§ **ACTIVITY**
For this exercise, output the entries below exactly from the line that holds "programlarında yer almamıştır." to the line that holds "Warburger Str. 100", both ends included. No pictures belong in the copy.

[Stored data entries]
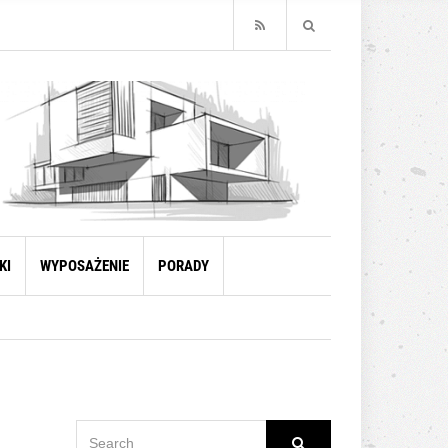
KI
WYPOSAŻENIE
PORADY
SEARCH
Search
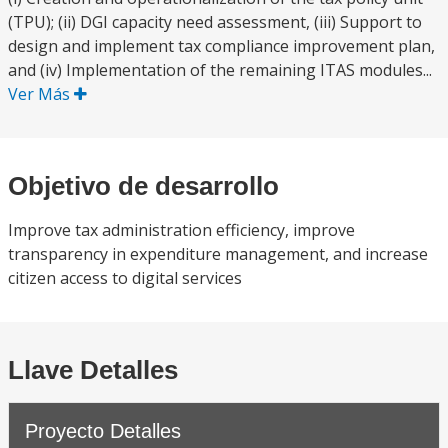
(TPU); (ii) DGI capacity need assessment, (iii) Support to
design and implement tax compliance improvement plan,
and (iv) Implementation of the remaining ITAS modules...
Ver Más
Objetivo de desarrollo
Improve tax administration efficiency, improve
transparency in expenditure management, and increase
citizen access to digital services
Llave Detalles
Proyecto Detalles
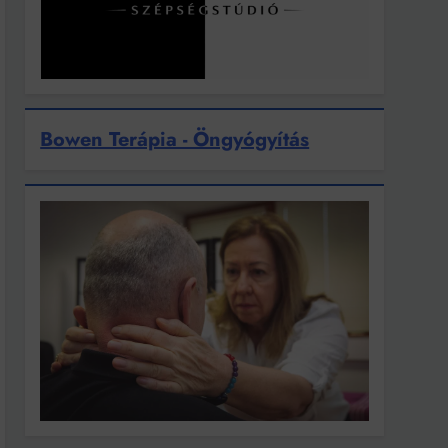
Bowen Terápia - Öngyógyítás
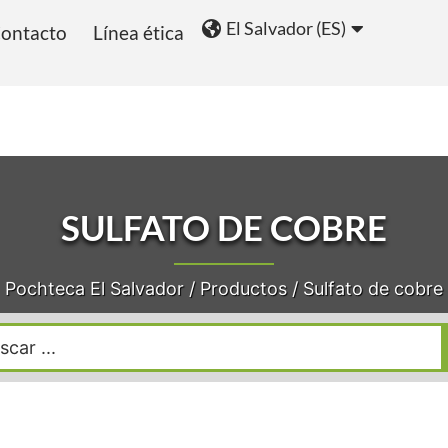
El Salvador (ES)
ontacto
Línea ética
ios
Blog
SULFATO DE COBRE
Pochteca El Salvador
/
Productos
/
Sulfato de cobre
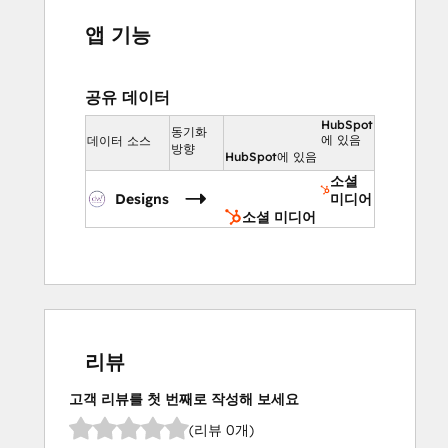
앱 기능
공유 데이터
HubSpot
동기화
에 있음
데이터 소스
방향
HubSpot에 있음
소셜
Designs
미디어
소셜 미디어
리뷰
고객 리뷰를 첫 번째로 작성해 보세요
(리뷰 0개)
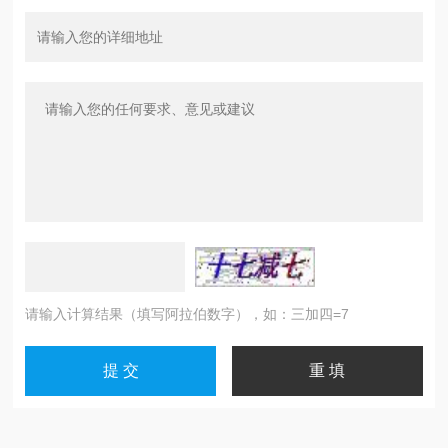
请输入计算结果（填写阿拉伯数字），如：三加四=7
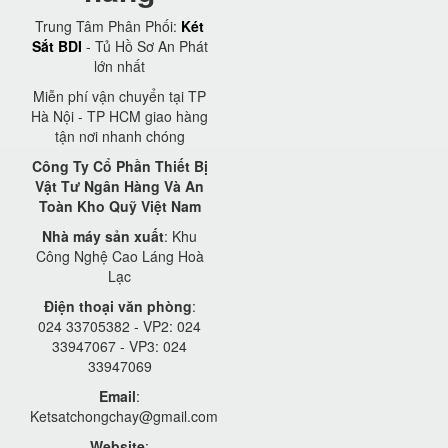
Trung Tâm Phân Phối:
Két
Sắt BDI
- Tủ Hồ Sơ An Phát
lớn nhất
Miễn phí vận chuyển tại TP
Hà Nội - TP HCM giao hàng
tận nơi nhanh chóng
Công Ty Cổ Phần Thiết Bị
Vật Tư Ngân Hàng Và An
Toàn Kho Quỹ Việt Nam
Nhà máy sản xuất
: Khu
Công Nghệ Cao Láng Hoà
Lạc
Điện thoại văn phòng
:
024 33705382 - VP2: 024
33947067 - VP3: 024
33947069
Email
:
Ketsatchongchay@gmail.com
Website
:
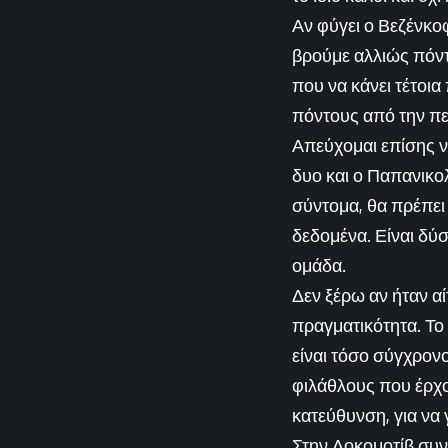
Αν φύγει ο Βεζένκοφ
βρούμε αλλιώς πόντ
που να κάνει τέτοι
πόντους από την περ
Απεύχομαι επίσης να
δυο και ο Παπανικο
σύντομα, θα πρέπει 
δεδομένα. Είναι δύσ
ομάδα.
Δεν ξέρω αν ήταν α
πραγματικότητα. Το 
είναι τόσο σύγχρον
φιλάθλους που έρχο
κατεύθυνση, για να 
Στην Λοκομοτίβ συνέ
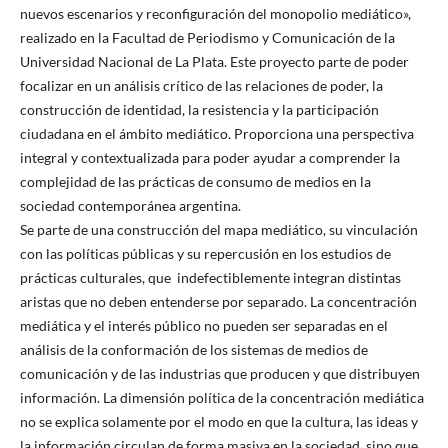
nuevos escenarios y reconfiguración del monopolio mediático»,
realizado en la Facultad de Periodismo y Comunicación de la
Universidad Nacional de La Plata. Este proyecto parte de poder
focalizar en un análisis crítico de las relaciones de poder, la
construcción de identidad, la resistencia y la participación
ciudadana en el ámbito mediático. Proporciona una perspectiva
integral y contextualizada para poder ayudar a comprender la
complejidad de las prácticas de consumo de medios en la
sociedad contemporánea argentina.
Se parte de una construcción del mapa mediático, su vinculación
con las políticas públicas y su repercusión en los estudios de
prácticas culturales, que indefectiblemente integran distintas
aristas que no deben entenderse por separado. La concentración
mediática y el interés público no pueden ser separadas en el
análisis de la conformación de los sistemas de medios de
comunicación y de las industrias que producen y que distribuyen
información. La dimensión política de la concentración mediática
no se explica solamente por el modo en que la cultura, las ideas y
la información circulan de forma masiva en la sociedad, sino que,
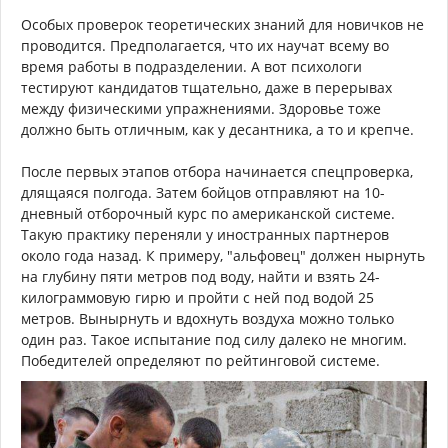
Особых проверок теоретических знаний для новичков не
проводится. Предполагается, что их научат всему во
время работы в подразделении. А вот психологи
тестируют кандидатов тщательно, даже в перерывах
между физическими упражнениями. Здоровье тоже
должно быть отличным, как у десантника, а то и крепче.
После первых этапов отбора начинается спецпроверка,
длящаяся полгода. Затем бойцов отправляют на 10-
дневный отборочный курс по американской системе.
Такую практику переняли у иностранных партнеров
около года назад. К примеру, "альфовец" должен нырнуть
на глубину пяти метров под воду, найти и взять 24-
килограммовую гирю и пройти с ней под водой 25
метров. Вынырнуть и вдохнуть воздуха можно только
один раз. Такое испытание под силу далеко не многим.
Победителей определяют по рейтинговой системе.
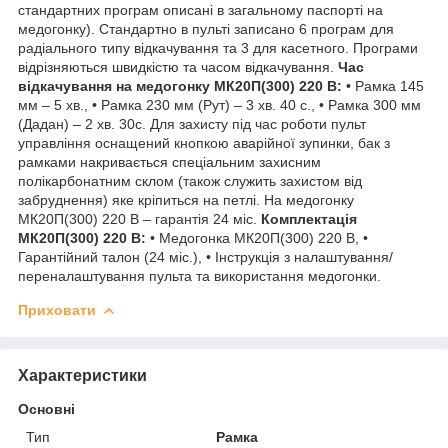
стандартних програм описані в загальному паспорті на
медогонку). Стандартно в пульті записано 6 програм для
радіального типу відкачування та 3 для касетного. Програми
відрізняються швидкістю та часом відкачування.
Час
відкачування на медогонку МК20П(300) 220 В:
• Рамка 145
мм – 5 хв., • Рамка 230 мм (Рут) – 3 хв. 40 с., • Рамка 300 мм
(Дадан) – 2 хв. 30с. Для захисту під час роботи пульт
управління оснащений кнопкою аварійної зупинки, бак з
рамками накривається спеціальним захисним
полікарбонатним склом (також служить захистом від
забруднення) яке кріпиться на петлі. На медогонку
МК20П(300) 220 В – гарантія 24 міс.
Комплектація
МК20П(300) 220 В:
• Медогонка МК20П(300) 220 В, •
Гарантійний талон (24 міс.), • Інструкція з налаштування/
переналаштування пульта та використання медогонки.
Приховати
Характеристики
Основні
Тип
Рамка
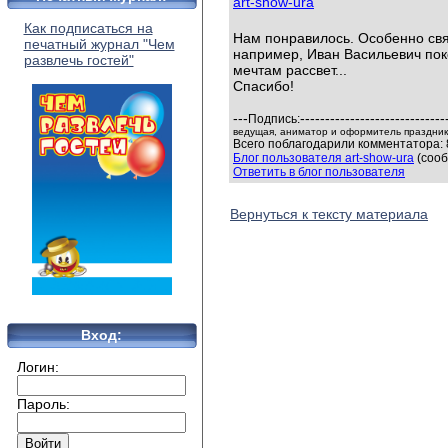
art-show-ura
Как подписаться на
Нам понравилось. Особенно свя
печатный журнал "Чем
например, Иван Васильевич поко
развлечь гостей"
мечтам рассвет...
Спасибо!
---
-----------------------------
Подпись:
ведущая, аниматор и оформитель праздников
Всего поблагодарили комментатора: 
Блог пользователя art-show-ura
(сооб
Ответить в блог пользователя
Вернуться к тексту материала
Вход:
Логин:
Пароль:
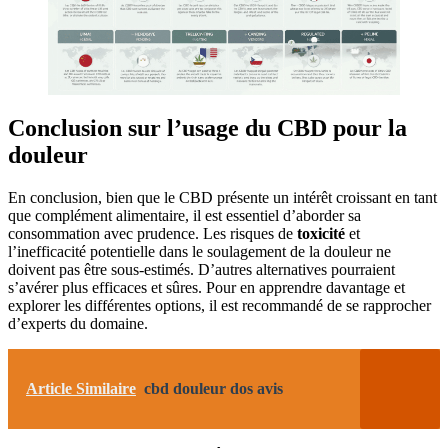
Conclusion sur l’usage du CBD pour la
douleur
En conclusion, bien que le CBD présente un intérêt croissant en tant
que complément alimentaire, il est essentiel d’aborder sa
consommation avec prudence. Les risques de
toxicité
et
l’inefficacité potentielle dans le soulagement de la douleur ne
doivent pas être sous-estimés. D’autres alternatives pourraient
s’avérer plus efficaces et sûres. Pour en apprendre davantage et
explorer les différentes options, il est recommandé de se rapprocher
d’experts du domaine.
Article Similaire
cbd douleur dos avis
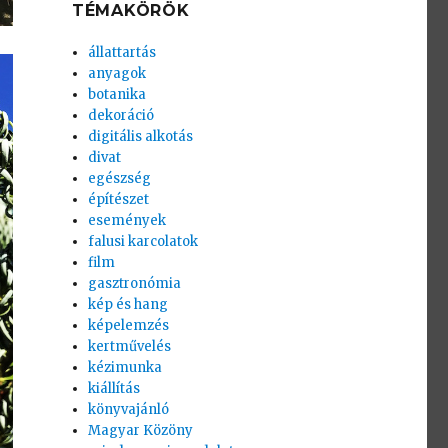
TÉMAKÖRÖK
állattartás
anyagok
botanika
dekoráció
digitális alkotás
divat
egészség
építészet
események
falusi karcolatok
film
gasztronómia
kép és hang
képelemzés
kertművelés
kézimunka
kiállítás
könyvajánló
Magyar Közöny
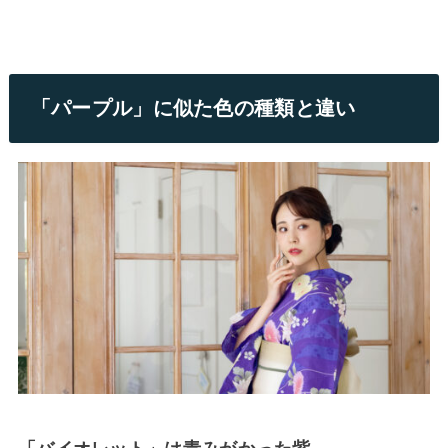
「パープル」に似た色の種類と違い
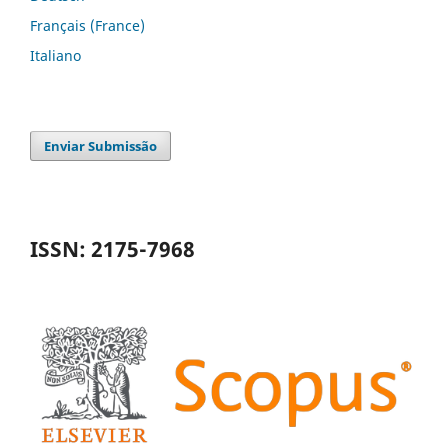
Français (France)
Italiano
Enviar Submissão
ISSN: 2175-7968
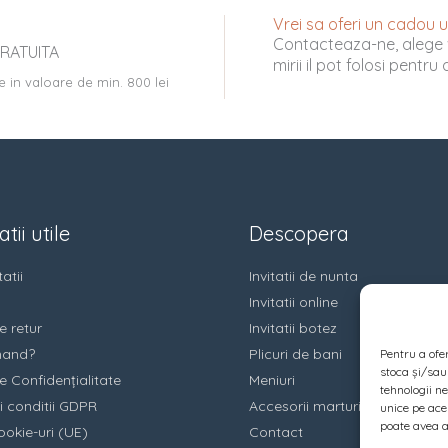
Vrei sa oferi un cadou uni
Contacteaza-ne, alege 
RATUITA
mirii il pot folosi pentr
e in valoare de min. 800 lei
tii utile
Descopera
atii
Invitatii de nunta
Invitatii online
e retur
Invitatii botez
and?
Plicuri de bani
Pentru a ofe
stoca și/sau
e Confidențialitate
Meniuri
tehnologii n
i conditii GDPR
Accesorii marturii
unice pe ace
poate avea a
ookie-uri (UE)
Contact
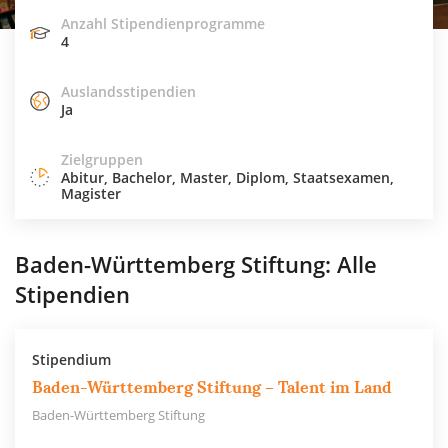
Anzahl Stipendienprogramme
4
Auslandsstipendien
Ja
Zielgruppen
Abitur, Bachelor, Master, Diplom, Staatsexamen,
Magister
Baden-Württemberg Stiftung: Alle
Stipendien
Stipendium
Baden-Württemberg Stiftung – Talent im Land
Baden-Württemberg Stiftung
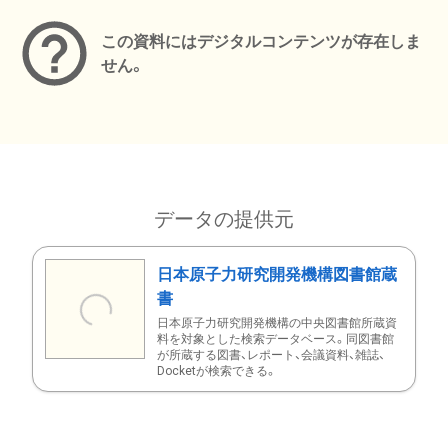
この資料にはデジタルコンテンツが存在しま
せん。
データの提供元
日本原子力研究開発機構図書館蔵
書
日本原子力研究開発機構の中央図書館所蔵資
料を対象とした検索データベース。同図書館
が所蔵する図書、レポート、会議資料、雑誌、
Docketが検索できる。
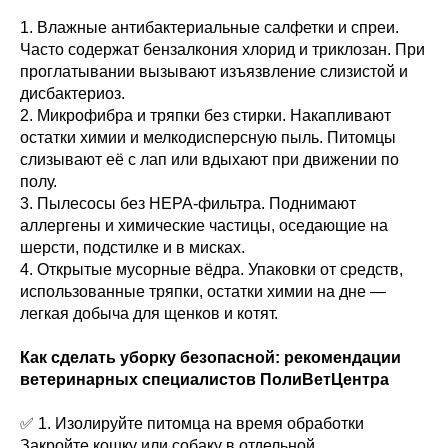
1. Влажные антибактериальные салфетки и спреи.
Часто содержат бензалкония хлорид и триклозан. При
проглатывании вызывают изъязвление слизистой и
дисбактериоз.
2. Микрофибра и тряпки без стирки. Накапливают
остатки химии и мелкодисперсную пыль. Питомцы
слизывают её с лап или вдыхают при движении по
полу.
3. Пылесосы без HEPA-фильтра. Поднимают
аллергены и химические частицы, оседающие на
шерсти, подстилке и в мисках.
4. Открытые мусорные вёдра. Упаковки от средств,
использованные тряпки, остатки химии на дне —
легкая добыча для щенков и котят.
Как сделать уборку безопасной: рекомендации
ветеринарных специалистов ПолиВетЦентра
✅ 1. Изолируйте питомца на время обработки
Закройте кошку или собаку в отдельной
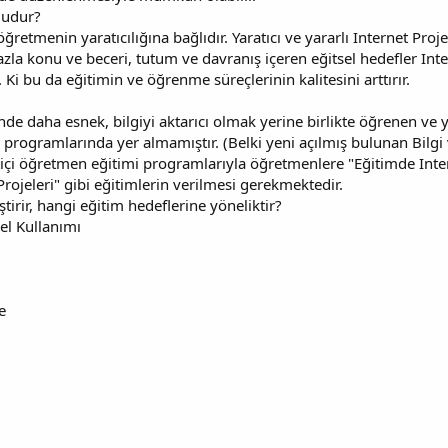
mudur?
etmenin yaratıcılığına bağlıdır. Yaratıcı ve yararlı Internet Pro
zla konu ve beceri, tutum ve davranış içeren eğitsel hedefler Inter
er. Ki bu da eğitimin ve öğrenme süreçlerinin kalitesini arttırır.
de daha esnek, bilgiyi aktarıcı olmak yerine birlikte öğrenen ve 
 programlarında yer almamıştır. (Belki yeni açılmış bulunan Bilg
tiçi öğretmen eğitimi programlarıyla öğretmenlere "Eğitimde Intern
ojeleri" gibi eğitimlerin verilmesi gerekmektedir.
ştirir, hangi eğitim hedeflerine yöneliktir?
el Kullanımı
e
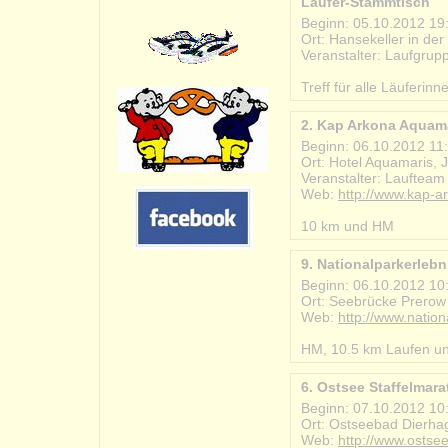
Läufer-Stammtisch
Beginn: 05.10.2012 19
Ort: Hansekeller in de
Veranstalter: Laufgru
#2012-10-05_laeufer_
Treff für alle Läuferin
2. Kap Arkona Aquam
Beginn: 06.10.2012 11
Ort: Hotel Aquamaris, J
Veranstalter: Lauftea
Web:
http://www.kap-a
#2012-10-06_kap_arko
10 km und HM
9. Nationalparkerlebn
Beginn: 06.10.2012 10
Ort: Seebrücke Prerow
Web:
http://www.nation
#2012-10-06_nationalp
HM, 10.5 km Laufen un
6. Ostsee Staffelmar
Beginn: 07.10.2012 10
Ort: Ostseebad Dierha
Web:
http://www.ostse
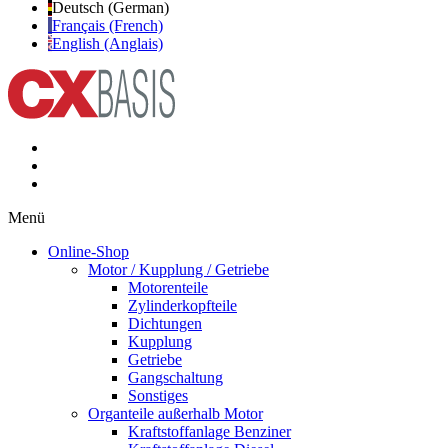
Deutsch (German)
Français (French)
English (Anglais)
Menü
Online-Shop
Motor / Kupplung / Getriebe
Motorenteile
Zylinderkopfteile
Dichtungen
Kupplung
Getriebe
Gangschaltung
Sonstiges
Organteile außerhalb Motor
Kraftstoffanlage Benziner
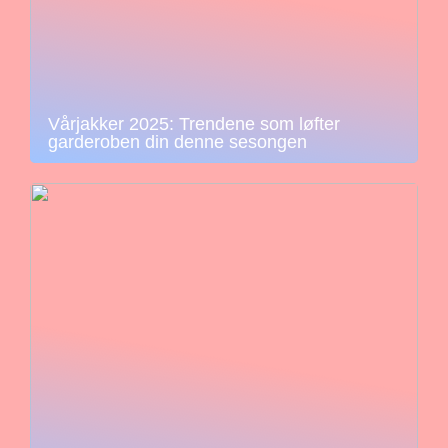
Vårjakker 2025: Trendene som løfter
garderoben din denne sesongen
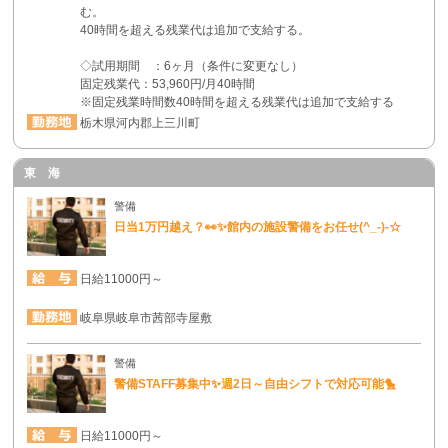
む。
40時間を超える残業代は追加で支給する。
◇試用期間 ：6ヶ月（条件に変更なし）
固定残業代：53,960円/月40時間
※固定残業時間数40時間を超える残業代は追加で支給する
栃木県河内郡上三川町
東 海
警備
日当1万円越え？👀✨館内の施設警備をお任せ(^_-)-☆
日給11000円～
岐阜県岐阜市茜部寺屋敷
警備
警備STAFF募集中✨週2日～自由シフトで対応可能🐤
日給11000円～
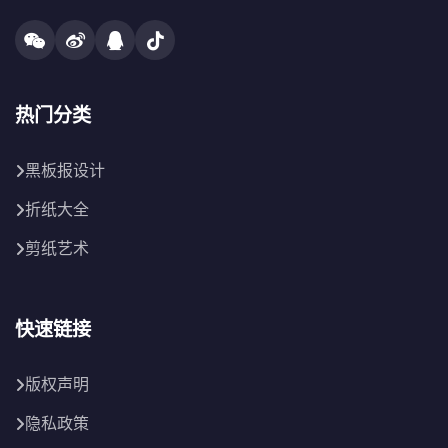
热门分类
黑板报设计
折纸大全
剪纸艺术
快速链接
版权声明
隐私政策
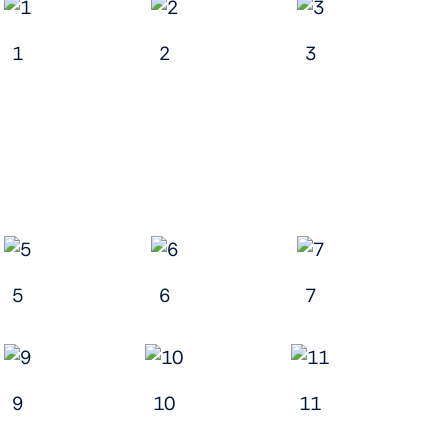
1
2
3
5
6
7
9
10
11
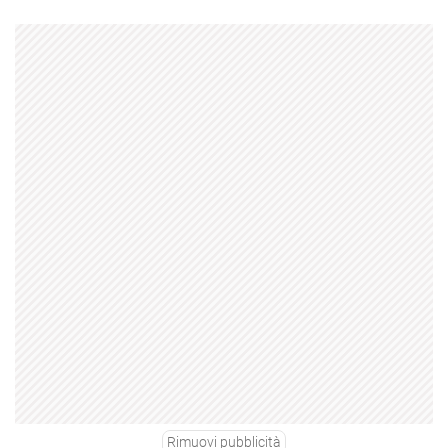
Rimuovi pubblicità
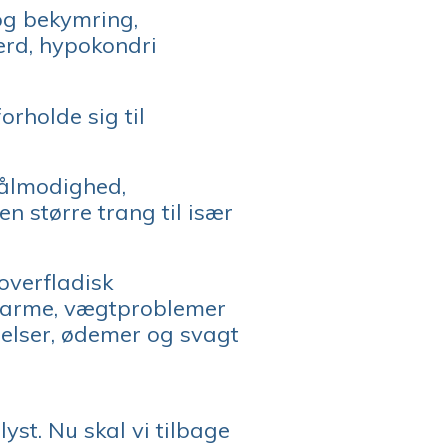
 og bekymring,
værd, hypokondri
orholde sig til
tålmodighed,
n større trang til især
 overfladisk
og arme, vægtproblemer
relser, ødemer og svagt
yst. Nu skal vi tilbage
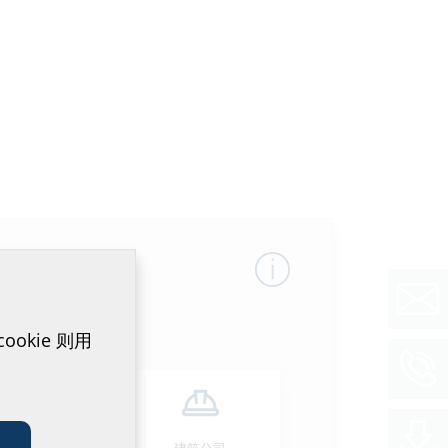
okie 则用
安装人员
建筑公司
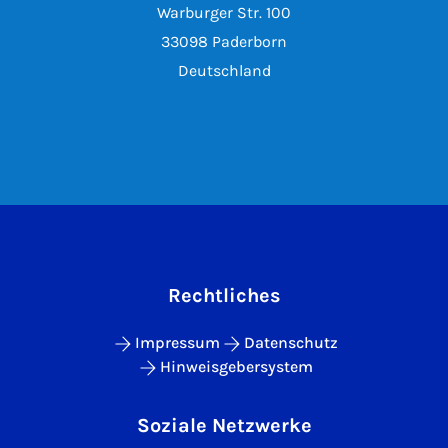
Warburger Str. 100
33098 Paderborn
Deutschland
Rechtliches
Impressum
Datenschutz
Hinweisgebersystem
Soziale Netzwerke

§ **TASK ANSWER**
 programlarında yer almamıştır. (Belki yeni açılmış bulunan Bilg
tiçi öğretmen eğitimi programlarıyla öğretmenlere "Eğitimde Intern
ojeleri" gibi eğitimlerin verilmesi gerekmektedir.
ştirir, hangi eğitim hedeflerine yöneliktir?
el Kullanımı
e
Läufer-Stammtisch
Beginn: 05.10.2012 19
Ort: Hansekeller in de
Veranstalter: Laufgru
#2012-10-05_laeufer_
Treff für alle Läuferin
2. Kap Arkona Aquam
Beginn: 06.10.2012 11
Ort: Hotel Aquamaris, J
Veranstalter: Lauftea
Web:
http://www.kap-a
#2012-10-06_kap_arko
10 km und HM
9. Nationalparkerlebn
Beginn: 06.10.2012 10
Ort: Seebrücke Prerow
Web:
http://www.nation
#2012-10-06_nationalp
HM, 10.5 km Laufen un
6. Ostsee Staffelmar
Beginn: 07.10.2012 10
Ort: Ostseebad Dierha
Web:
http://www.ostse
Deutsch (German)
Français (French)
English (Anglais)
Menü
Online-Shop
Motor / Kupplung / Getriebe
Motorenteile
Zylinderkopfteile
Dichtungen
Kupplung
Getriebe
Gangschaltung
Sonstiges
Organteile außerhalb Motor
Kraftstoffanlage Benziner
Vårjakker 2025: Trendene som løfter
garderoben din denne sesongen
む。
40時間を超える残業代は追加で支給する。
◇試用期間 ：6ヶ月（条件に変更なし）
固定残業代：53,960円/月40時間
※固定残業時間数40時間を超える残業代は追加で支給する
栃木県河内郡上三川町
東 海
警備
日当1万円越え？👀✨館内の施設警備をお任せ(^_-)-☆
日給11000円～
岐阜県岐阜市茜部寺屋敷
警備
警備STAFF募集中✨週2日～自由シフトで対応可能🐤
日給11000円～
热门分类
黑板报设计
折纸大全
剪纸艺术
快速链接
版权声明
隐私政策
1
2
3
5
6
7
9
10
11
Rimuovi pubblicità
 og bekymring,
værd, hypokondri
orholde sig til
tålmodighed,
n større trang til især
 overfladisk
og arme, vægtproblemer
relser, ødemer og svagt
yst. Nu skal vi tilbage
okie 则用
安装人员
建筑公司
Warburger Str. 100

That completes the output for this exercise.